The Devil’s Men (1976)
Also known in its truncated form (minus all the blood and nudity) as Land of the Minotaur, The Devil’s Men is
a very strange Greek production from 1976 starring Donald Pleasence and
Peter Cushing. The goofy plot is about an Irish priest living in Greece
who enlists the aid of a New York detective and a young, nubile
archeology student to investigate an evil Minotaur-worshiping cult that
is abducting and sacrificing tourists.
At
first, probably due to the presence of Peter Cushing, I thought this was
going to a passable stand-in for a similar period Hammer production,
but I was stripped of that delusion pretty quickly. This movie is pretty
dumb and schlocky. The plot is absurd, as is most of the dialogue. I
think it is dubbed, but Donald Pleasence delivers his lines with a very
hammy Irish accent, and Peter Cushing just seems like he wishes he was
somewhere else. I was pretty surprised that two stars of their caliber
were in a movie like this, and also that Brian Eno provided the
soundtrack. I guess that must be where a large portion of the film’s
budget went, because it sure didn’t go on creating the “menacing” paper
mâché minotaur idol, replete with flaming nostrils.

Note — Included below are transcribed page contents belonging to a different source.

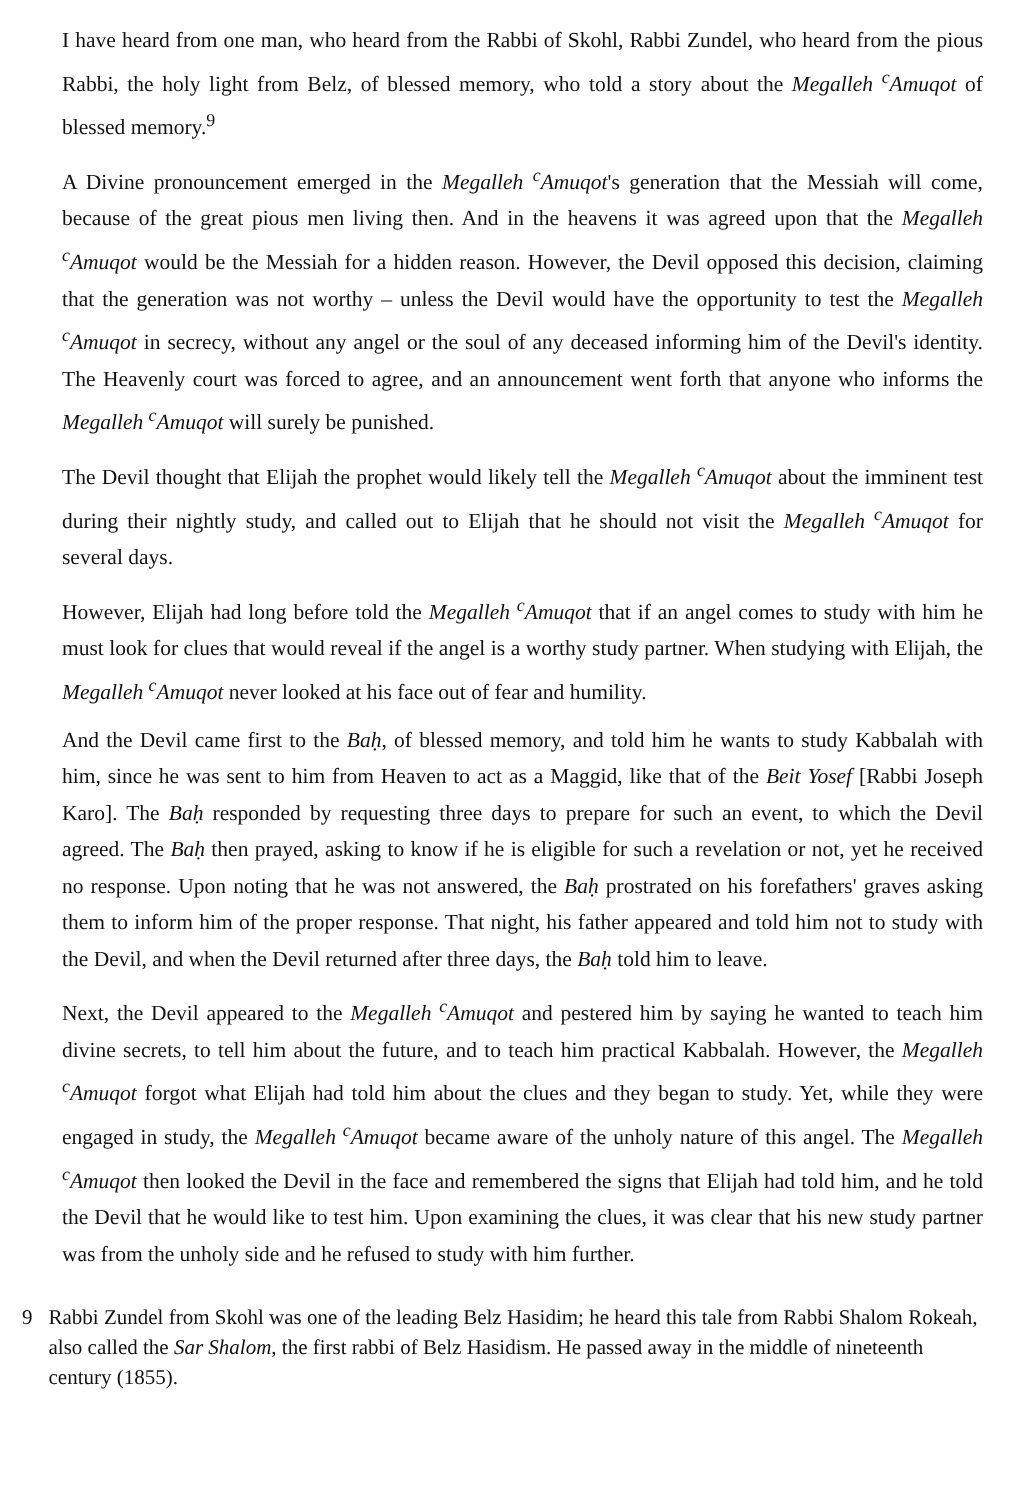I have heard from one man, who heard from the Rabbi of Skohl, Rabbi Zundel, who heard from the pious Rabbi, the holy light from Belz, of blessed memory, who told a story about the Megalleh <sup>c</sup>Amuqot of blessed memory.<sup>9</sup>
A Divine pronouncement emerged in the Megalleh <sup>c</sup>Amuqot's generation that the Messiah will come, because of the great pious men living then. And in the heavens it was agreed upon that the Megalleh <sup>c</sup>Amuqot would be the Messiah for a hidden reason. However, the Devil opposed this decision, claiming that the generation was not worthy – unless the Devil would have the opportunity to test the Megalleh <sup>c</sup>Amuqot in secrecy, without any angel or the soul of any deceased informing him of the Devil's identity. The Heavenly court was forced to agree, and an announcement went forth that anyone who informs the Megalleh <sup>c</sup>Amuqot will surely be punished.
The Devil thought that Elijah the prophet would likely tell the Megalleh <sup>c</sup>Amuqot about the imminent test during their nightly study, and called out to Elijah that he should not visit the Megalleh <sup>c</sup>Amuqot for several days.
However, Elijah had long before told the Megalleh <sup>c</sup>Amuqot that if an angel comes to study with him he must look for clues that would reveal if the angel is a worthy study partner. When studying with Elijah, the Megalleh <sup>c</sup>Amuqot never looked at his face out of fear and humility.
And the Devil came first to the Baḥ, of blessed memory, and told him he wants to study Kabbalah with him, since he was sent to him from Heaven to act as a Maggid, like that of the Beit Yosef [Rabbi Joseph Karo]. The Baḥ responded by requesting three days to prepare for such an event, to which the Devil agreed. The Baḥ then prayed, asking to know if he is eligible for such a revelation or not, yet he received no response. Upon noting that he was not answered, the Baḥ prostrated on his forefathers' graves asking them to inform him of the proper response. That night, his father appeared and told him not to study with the Devil, and when the Devil returned after three days, the Baḥ told him to leave.
Next, the Devil appeared to the Megalleh <sup>c</sup>Amuqot and pestered him by saying he wanted to teach him divine secrets, to tell him about the future, and to teach him practical Kabbalah. However, the Megalleh <sup>c</sup>Amuqot forgot what Elijah had told him about the clues and they began to study. Yet, while they were engaged in study, the Megalleh <sup>c</sup>Amuqot became aware of the unholy nature of this angel. The Megalleh <sup>c</sup>Amuqot then looked the Devil in the face and remembered the signs that Elijah had told him, and he told the Devil that he would like to test him. Upon examining the clues, it was clear that his new study partner was from the unholy side and he refused to study with him further.
9 Rabbi Zundel from Skohl was one of the leading Belz Hasidim; he heard this tale from Rabbi Shalom Rokeah, also called the Sar Shalom, the first rabbi of Belz Hasidism. He passed away in the middle of nineteenth century (1855).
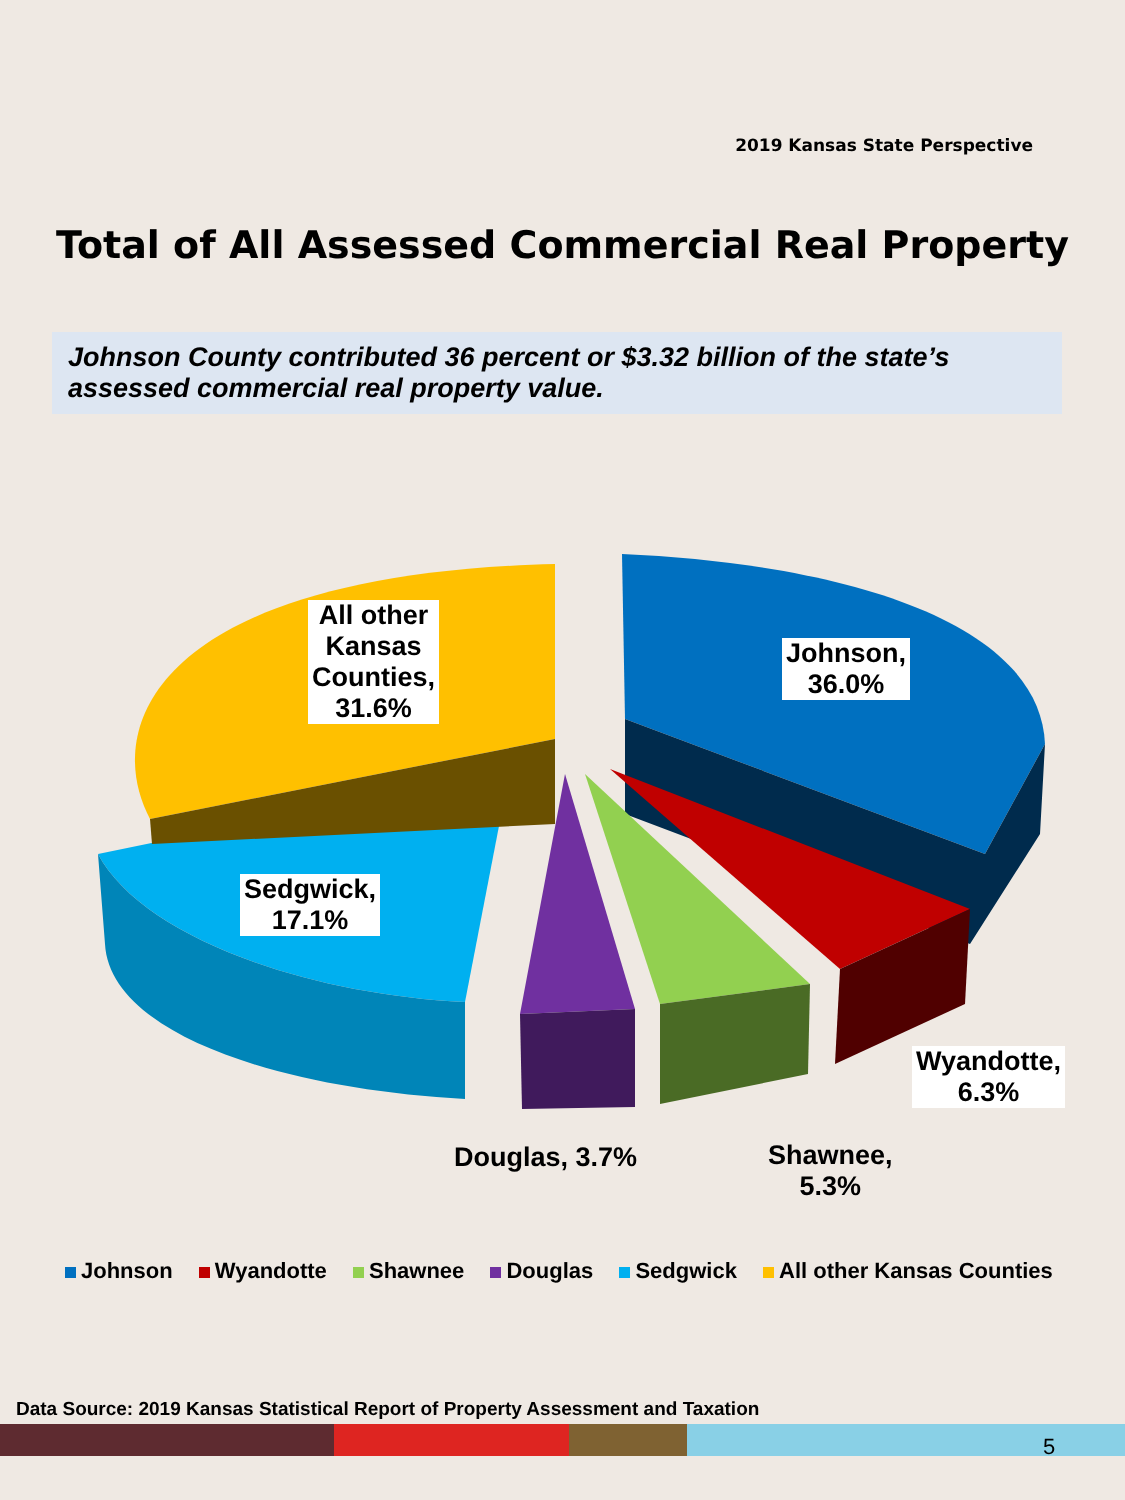2019 Kansas State Perspective
Total of All Assessed Commercial Real Property
Johnson County contributed 36 percent or $3.32 billion of the state’s assessed commercial real property value.
All other
Kansas
Counties,
31.6%
Johnson,
36.0%
Sedgwick,
17.1%
Wyandotte,
6.3%
Douglas, 3.7%
Shawnee,
5.3%
Johnson Wyandotte Shawnee Douglas Sedgwick All other Kansas Counties
Data Source: 2019 Kansas Statistical Report of Property Assessment and Taxation
5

It seems like it was at least
tentatively planned as the first of a franchise of films involving the
oddball team of Father Roche, Pleasence’s bumbling Irish priest, and the
slick, hard-boiled New York detective Milo (played by Greek actor
Kostas Karagiorgis, who I am unfamiliar with). But no further episodes
materialized. This is not really surprising as neither of those
characters are particularly likeable. Father Roche is a kindhearted but
very conservative walking cliché, and Milo, ostensibly the leading man,
is the kind of guy who enjoys speeding his car to freak out the
passengers and believes that the best way to calm down a panic-stricken
woman is to slap her. In other words, he is a bit of a tosser.